Raising awareness of dangers

Environmental problems always go hand in hand with social problems, Rinklebe knows, and especially in Asia, where he regularly works, there has often been a great deal of ignorance about the dangers of pollution in the past. "They often point to the West and say, yes, you guys did that too, you also boosted your economy in the last 300 years and didn't take the environment into account. That's true, is my answer, if you look at the industry here in Wuppertal, they never thought about the environment. That's why we also have to deal with contaminated sites today. But I always reply: first of all, the knowledge wasn't there back then, and an important point that has to be added is that the technologies to at least minimize this environmental damage didn't exist back then either." Today, he said, we are in a position to produce more sustainably and in a more environmentally friendly way, which costs more at the moment, but not in the long term. "Therefore, we must ensure today in advance that these environmentally harmful substances do not get into the environment in the first place, that we produce more cleanly so that less remediation is required afterwards. Economically, that's definitely more cost-effective."

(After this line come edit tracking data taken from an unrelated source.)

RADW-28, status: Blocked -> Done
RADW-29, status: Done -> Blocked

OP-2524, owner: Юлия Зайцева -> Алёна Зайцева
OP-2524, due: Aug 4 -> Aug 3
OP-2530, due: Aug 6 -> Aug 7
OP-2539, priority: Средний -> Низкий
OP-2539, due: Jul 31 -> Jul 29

1000 questions to 2000 scientists

From September 6 to 10, Rinklebe is now organizing one of the largest conferences on the subject, which will take place in Wuppertal for the first time internationally with around 2000 scientists* from 76 nations. "Our expert colleagues come from all areas of environmental research and human health research. The motto of our conference is 'Clean Environment, Human Health, our Future', which means protect human health, protect the environment, because that is our future. This will certainly have a great impact beyond Wuppertal, North Rhine-Westphalia, Germany and Europe. We want to take this issue out into the world. The scientists will come together again after Corona. Especially during the coffee breaks and evening events, the enormously important discussions and networking will take place. New projects will emerge and we also hope to be able to give impulses to society and politics. It's scientific exchange to understand and solve previously unknown problems."

Uwe Blass 

Univ.- Prof. mult. Dr.-Ing. agr. Jörg Rinklebe has been Professor of Soil and Groundwater Management at the University of Wuppertal since 2006. He is considered one of the most influential scientists in his field worldwide. His work is very frequently cited, which is why he was named a "Highly Cited Researcher." He is ranked 4th on the world ranking list for environmental sciences, with only a few German scientists ever listed among the top 100. From 1997 to 2006, he worked as a scientist, research associate and project leader in the Soil Research Section of the UFZ Environmental Research Centre Leipzig-Halle GmbH in Halle. He studied ecology for one year at the University of Edinburgh in Scotland (UK). At Martin Luther University in Halle-Wittenberg, he studied agriculture and specialized in soil science and plant nutrition.